City attorneys agreed to a $34,000 settlement with John Davi, an
epileptic who was Tased and arrested in November 2004 after
grappling with police.
Gilroy – City attorneys agreed to a $34,000 settlement with John Davi, an epileptic who was Tased and arrested in November 2004 after grappling with police.
Davi filed suit against the city in December 2005, claiming that Gilroy police officer Nestor Quiñones wrongfully Tased him during the combative period that typically follows a seizure. Worse, said attorney Anthony Boskovich, Quiñones falsely charged him with being under the influence of a controlled substance and resisting arrest, omitting a key fact from his report: Davi had a seizure.
Davi spent four months contesting the charge in criminal court before the public defender retrieved his medical records and drug test, which was clean for all substances except for benzodiazepine, administered at the hospital. The district attorney dropped the charges.
City attorney Tim Schmal countered that Quiñones’ decisions were sound, based on the evidence he had at the scene. Coworkers at Bert E. Jessup Trucking, where Davi worked as a driver, told police that Davi had been smoking marijuana near the dock, Quiñones wrote in his report; Davi’s wife, who was contacted by telephone, told firefighters that Davi used methadone to control his heroin addiction. As firefighters held him down on the Jessup loading dock, Davi thrashed underneath them, yelling ‘Help me!’ and ‘No!’ Quiñones wrote.
Prior to November 2005, Davi had no history of seizures. Since the incident, he suffered a second seizure, forcing him to quit his job as a driver.
Schmal said that the $34,000 settlement fell far short of the cost of taking the suit to trial.
“The fact that this case settled at such a nominal, less-than-cost-of-defense amount underscores the fact that Mr. Davi’s own attorneys recognized the fact that the most probable result at jury trial … would have been a complete vindication of the city, Officer Quiñones, and the firefighters,” Schmal wrote in an e-mail.
Boskovich was out of town and could not be reached for comment.
In the settlement, both parties agreed that “this agreement is a compromise and shall not be construed as an admission of liability,” according to a segment of the settlement supplied by Schmal.
Davi’s case isn’t unique: In the past two years, the Epilepsy Foundation has heard of at least 50 cases of apparent improper arrests of persons undergoing seizure, said Gary Gross, director of the foundation’s legal defense fund. In 2006, Boulder County paid $90,000 to an epileptic who was tased six times, then charged with resisting arrest and driving with a suspended license, after he crashed his car during a seizure.
“A desired outcome in cases like this is to ensure that first responders are appropriately trained in the future on seizure recognition and response,” said Gross.

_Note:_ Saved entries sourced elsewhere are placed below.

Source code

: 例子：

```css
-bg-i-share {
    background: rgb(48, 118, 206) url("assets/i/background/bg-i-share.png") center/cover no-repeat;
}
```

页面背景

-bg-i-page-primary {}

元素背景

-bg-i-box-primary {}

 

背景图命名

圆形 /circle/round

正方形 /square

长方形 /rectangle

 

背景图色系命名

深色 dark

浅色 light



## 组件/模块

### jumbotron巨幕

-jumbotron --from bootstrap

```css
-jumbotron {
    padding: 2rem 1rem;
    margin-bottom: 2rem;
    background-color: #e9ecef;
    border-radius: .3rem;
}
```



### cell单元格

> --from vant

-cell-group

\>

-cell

Gross said a model settlement was reached in Parks v. Darby Borough, a case filed jointly by the Epilepsy Foundation and a Pennsylvania man who claimed to suffer nerve damage after being improperly restrained by police during a seizure. Pennsylvania police recruits are now required to view the Epilepsy Foundation’s training video designed for law enforcement, and all police take a three-hour course on seizure identification and response.
Gilroy police learn about seizures during basic first-aid training, but were not using the Epilepsy Foundation’s curriculum on identifying and responding to seizure in March, when last questioned on the topic.